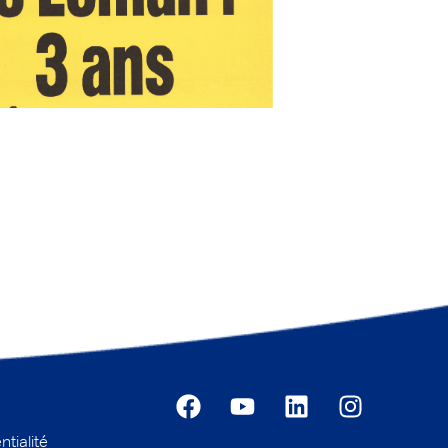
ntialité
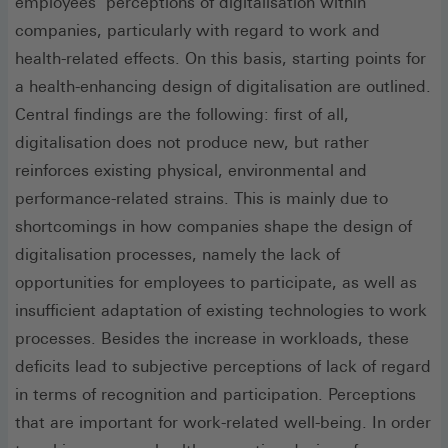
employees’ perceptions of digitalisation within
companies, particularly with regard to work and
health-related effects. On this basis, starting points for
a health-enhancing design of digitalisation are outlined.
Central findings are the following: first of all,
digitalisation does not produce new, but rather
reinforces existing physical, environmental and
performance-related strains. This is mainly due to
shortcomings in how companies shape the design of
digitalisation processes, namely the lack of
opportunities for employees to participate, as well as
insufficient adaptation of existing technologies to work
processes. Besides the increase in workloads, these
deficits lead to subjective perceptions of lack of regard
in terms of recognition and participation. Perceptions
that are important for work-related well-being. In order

◇ ◇ ◇ ◇ ◇

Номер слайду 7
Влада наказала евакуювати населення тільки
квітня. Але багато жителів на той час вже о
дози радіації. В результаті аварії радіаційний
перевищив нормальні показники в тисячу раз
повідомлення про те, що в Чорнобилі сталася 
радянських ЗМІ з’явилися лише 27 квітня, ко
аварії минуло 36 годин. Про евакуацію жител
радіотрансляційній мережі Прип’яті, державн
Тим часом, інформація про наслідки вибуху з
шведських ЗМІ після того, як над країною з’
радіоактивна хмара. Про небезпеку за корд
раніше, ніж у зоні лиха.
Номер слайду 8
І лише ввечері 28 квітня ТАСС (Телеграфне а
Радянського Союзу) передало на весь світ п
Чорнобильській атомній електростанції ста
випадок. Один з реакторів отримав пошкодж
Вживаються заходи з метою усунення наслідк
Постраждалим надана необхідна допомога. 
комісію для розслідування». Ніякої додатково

◇ ◇ ◇ ◇ ◇

• [WORK ORDER]: Taking the material above, extract exactly and only the lines from the line with "employees’ perceptions of" to the line with "that are important", inclusive of both.

• [ANSWER TO THIS EXERCISE]:
employees’ perceptions of digitalisation within
companies, particularly with regard to work and
health-related effects. On this basis, starting points for
a health-enhancing design of digitalisation are outlined.
Central findings are the following: first of all,
digitalisation does not produce new, but rather
reinforces existing physical, environmental and
performance-related strains. This is mainly due to
shortcomings in how companies shape the design of
digitalisation processes, namely the lack of
opportunities for employees to participate, as well as
insufficient adaptation of existing technologies to work
processes. Besides the increase in workloads, these
deficits lead to subjective perceptions of lack of regard
in terms of recognition and participation. Perceptions
that are important for work-related well-being. In order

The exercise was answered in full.